I am using Python 3.9.5 and pyparsing==3.0.6
I have a scenario where I need to match a word(alphanum) and optionally another word. However, pp.Optional() combined with trailing whitespace leads to incorrect endloc index.
import pyparsing as pp
def first_match(expression, text):
for m, s, e in expression.scanString(text, maxMatches=1):
return {'match': m, 'start': s, 'end': e}
return None
expr = pp.Group(
pp.Word(pp.alphanums) +
pp.Optional(
pp.Word(pp.alphanums)
)
)
In the test bellow everything is as I expect. The entire string is matched from 0 to 3.
print(first_match(expr, "one"))
# {'match': ParseResults([ParseResults(['one'], {})], {}), 'start': 0, 'end': 3}
If I add trailing spaces, even though they are (correctly) not matched, they are included in the endloc index calculation. So the matched range is 0 to 8:
print(first_match(expr, "one "))
# {'match': ParseResults([ParseResults(['one'], {})], {}), 'start': 0, 'end': 8}
Shouldn't the endloc index returned by scanString always be the index of the last match character?
This is intended behavior, and is not a regression from pyparsing 2.4.7.
Think of Optional(expr)
as "expr or empty". pyparsing will advance over intervening whitespace, and then, not finding the expression, consider the parse a successful match (since the expr it was looking for was not required).
To get the behavior you are looking for, you could use this format:
expr = pp.Group(
pp.Word(pp.alphanums) + pp.Word(pp.alphanums)
| pp.Word(pp.alphanums)
)
If there is a second alpha word present, it will parse them both, and if there is not, then it will just parse the first one.
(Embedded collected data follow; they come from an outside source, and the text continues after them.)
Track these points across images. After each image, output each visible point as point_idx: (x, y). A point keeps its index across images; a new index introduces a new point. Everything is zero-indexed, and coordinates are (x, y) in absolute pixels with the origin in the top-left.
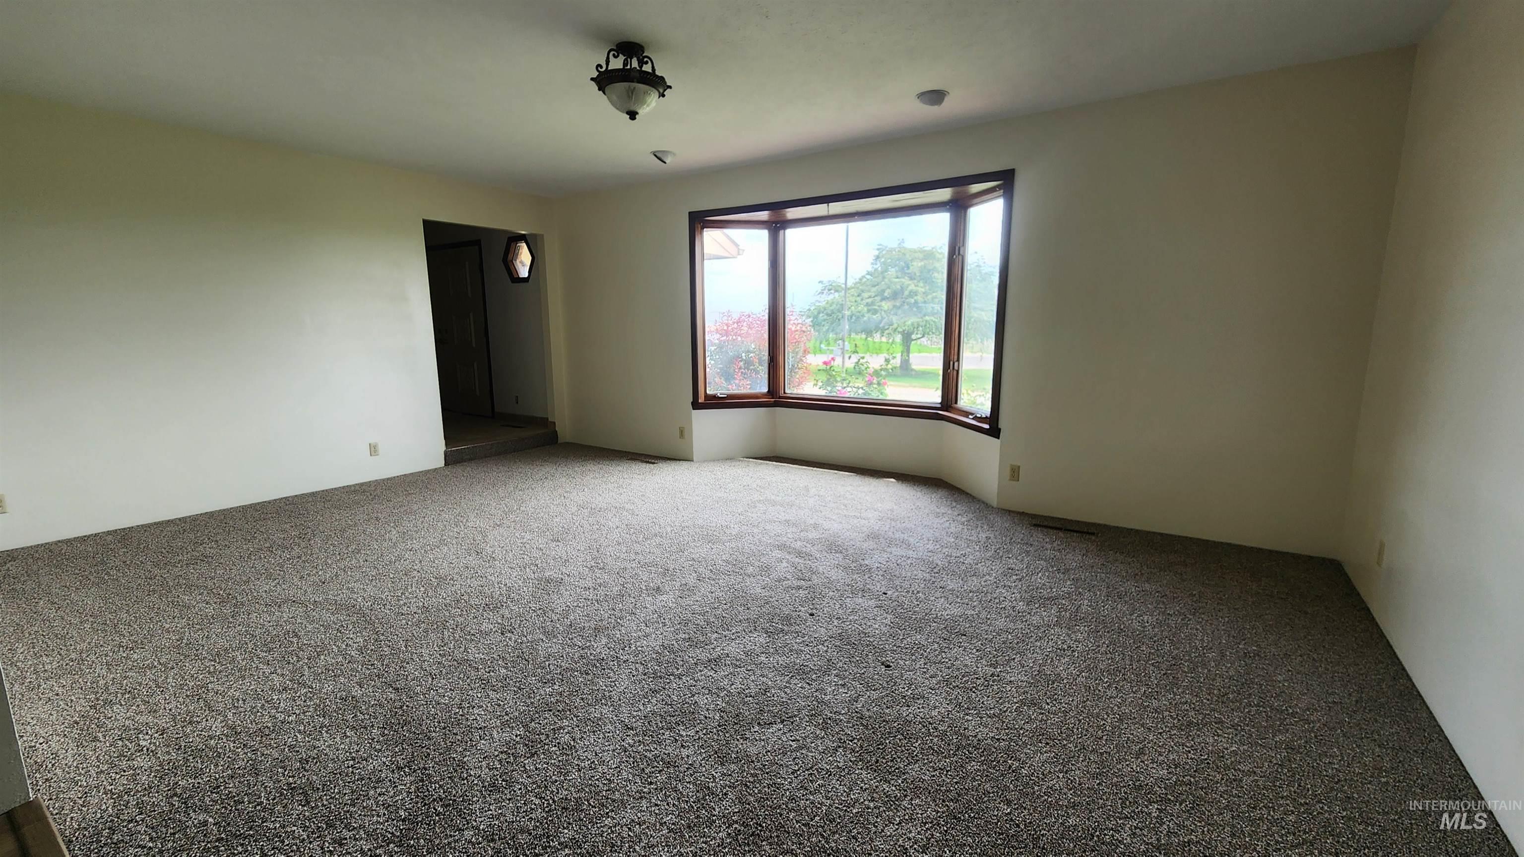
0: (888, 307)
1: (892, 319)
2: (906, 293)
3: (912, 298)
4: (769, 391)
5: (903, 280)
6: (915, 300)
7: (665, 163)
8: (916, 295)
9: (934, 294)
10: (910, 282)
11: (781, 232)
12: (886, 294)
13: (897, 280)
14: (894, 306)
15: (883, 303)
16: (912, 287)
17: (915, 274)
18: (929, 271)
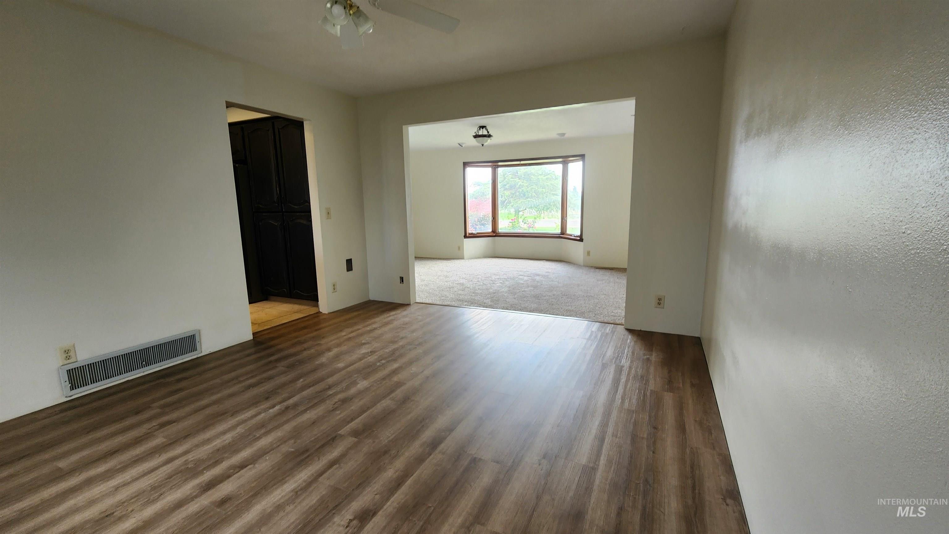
0: (508, 194)
1: (510, 200)
2: (518, 186)
3: (520, 189)
4: (492, 231)
5: (515, 180)
6: (522, 190)
7: (462, 146)
8: (523, 187)
9: (532, 187)
10: (519, 181)
11: (497, 169)
12: (507, 187)
13: (513, 179)
14: (511, 193)
15: (505, 192)
16: (520, 183)
17: (521, 176)
18: (528, 175)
Test with and without a second value:
print(first_match(expr, "one"))
print(first_match(expr, "one "))
print(first_match(expr, "one two"))
print(first_match(expr, "one two "))
Gives:
{'match': ParseResults([ParseResults(['one'], {})], {}), 'start': 0, 'end': 3}
{'match': ParseResults([ParseResults(['one'], {})], {}), 'start': 0, 'end': 3}
{'match': ParseResults([ParseResults(['one', 'two'], {})], {}), 'start': 0, 'end': 11}
{'match': ParseResults([ParseResults(['one', 'two'], {})], {}), 'start': 0, 'end': 11}